BY GERMAN MEDRAZO
This week I want to talk about injury prevention. As we run more times per week and longer distances each week fatigue accumulates in our bodies. This happens because we are unable to flush out waste products like excess of lactic acid build up thorn micro fibers that cause increased tightness in our muscles and joints. Unfortunately the cause is not recovering enough between efforts (namely our training runs).
So one might say: If those efforts cause that tension why not allow more time to recover? And the answer is: we need those efforts to teach our bodies to adapt quicker and recover faster so we can run more, because the demands of a 26.2 mile run are monumental to say the least!
Now that we’ve established the need to increase gradually both distance and effort at the expense of shorter recovery let’s now talk about how to accelerate the recovery time!
Number one in my list of most beneficial and least favorite things to do is an ice bath! The cold temperature helps reduce swelling and restores our body’s ability to heal it’s self. One of the most beneficial aspects of cold theraphy, like ice baths, is that it helps restore micro trauma in our muscles caused by repeatedly pounding the ground with every step. Remember here how we talked about the importance of running on softer terrain! Cold theraphy helps to increase blood circulation when we step out, that in turn will flush lactic acid out quicker and also other waste products out of our bodies. Ice baths should be taken after both our long runs and our hard interval runs. And you don’t need to submerge in ice!!! Just fill 1/8 of your bath tub with cold water and add a small bag of ice and that is more than enough, as you tolerate more you can add more ice your goal is a temperature of about 55 degrees. Although some athletes recommend temperatures lower than that, some health care professionals consider prolonged exposures to temperatures lower than 50 degrees to be dangerous. And honestly I’ve never been able to handle more than that! Stay there for no more than 10 minutes, but build it gradually! Start with 3 min and build it up to 5 then 8 but no more than 10 min. This gradual build up should happen over a period of about 8 weeks.

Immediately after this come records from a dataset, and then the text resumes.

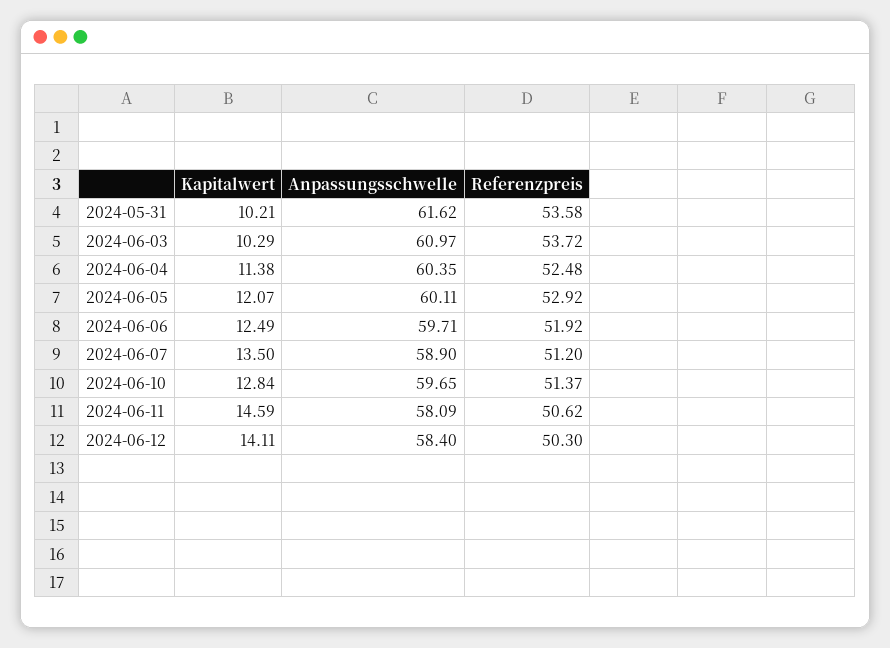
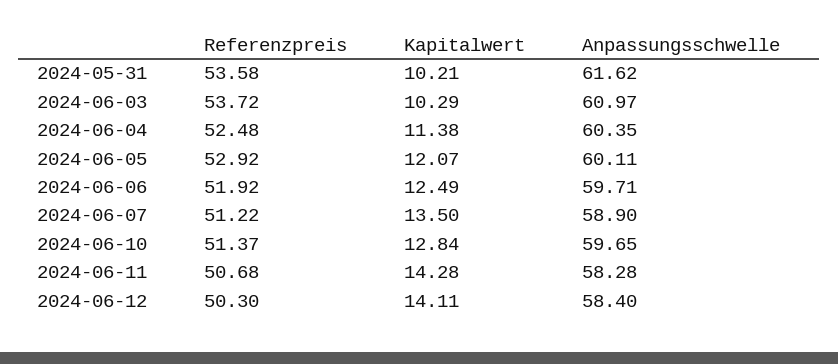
  {
    "Kapitalwert": {
      "2024-05-31": 10.21,
      "2024-06-03": 10.29,
      "2024-06-04": 11.38,
      "2024-06-05": 12.07,
      "2024-06-06": 12.49,
      "2024-06-07": 13.5,
      "2024-06-10": 12.84,
-     "2024-06-11": 14.59,
+     "2024-06-11": 14.28,
      "2024-06-12": 14.11
    },
    "Anpassungsschwelle": {
      "2024-05-31": 61.62,
      "2024-06-03": 60.97,
      "2024-06-04": 60.35,
      "2024-06-05": 60.11,
      "2024-06-06": 59.71,
      "2024-06-07": 58.9,
      "2024-06-10": 59.65,
-     "2024-06-11": 58.09,
+     "2024-06-11": 58.28,
      "2024-06-12": 58.4
    },
    "Referenzpreis": {
      "2024-05-31": 53.58,
      "2024-06-03": 53.72,
      "2024-06-04": 52.48,
      "2024-06-05": 52.92,
      "2024-06-06": 51.92,
-     "2024-06-07": 51.2,
+     "2024-06-07": 51.22,
      "2024-06-10": 51.37,
-     "2024-06-11": 50.62,
+     "2024-06-11": 50.68,
      "2024-06-12": 50.3
    }
  }

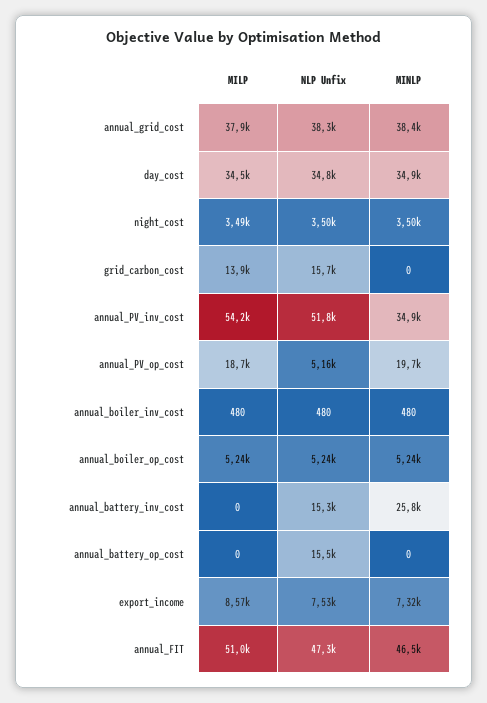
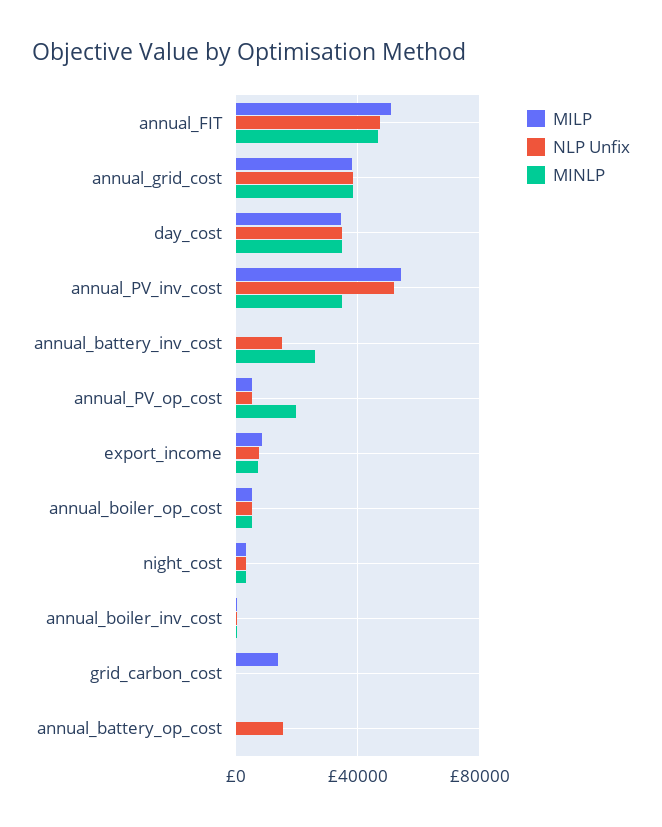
  {
    "MILP": {
      "annual_grid_cost": 37900,
      "day_cost": 34500,
      "night_cost": 3490,
      "grid_carbon_cost": 13900,
      "annual_PV_inv_cost": 54200,
-     "annual_PV_op_cost": 18700,
+     "annual_PV_op_cost": 5000,
      "annual_boiler_inv_cost": 480,
      "annual_boiler_op_cost": 5240,
      "annual_battery_inv_cost": 0,
      "annual_battery_op_cost": 0,
      "export_income": 8570,
      "annual_FIT": 51000
    },
    "NLP Unfix": {
      "annual_grid_cost": 38300,
      "day_cost": 34800,
      "night_cost": 3500,
-     "grid_carbon_cost": 15700,
+     "grid_carbon_cost": 0,
      "annual_PV_inv_cost": 51800,
      "annual_PV_op_cost": 5160,
      "annual_boiler_inv_cost": 480,
      "annual_boiler_op_cost": 5240,
      "annual_battery_inv_cost": 15300,
      "annual_battery_op_cost": 15500,
      "export_income": 7530,
      "annual_FIT": 47300
    },
    "MINLP": {
      "annual_grid_cost": 38400,
      "day_cost": 34900,
      "night_cost": 3500,
      "grid_carbon_cost": 0,
      "annual_PV_inv_cost": 34900,
      "annual_PV_op_cost": 19700,
      "annual_boiler_inv_cost": 480,
      "annual_boiler_op_cost": 5240,
      "annual_battery_inv_cost": 25800,
      "annual_battery_op_cost": 0,
      "export_income": 7320,
      "annual_FIT": 46500
    }
  }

Massage therapy! This is so important to help relieve the tension, soften up tight muscles and tendons, increase blood flow and flush out the microfibers that are being replaced by stronger ones. The trick is finding a good massage therapist that understands the needs of athletes, and that understands that we need a massage every week! So stay away from the super expensive therapists that you can only afford once a moth and look for one that you can afford and visit once a week. There are many good ones; interview them and make sure they know how to work with runners, and enjoy the best recovery you can buy!
As important or more is a good chiropractor, because keeping your spine aligned helps you stay strong and balanced, as soon as you become unbalanced aches and pains appear almost immediately and injuries follow. Also repeated pounding compresses the spine, and these adjustments help you keep your spine from compressing. We are blessed here in the Valley to have really good Chiropractors, ask around and make sure you choose one that has helped athletes and specially runners, DON’T wait until you’re injured to see the doctor, schedule monthly adjustments to keep your spine healthy!
A foam roller to use on the days you can’t go to massage is a runner’s best friend! Use it regularly! Buy one with a hard core, and learn how to use it, you can stop by the shop for advice or look it up on youtube. My favorite by far is the TrigerPoint TPTherapy foam roller.
And last but not least is the regular practice of a stretching routine or yoga class, and a session of strength training, preferably functional strengthening once or twice a week!
If you practice these things your chances of getting injured will be reduced significantly. And chances of success on your next race exponentially increased.
Remember to stay safe and keep on smiling during your runs.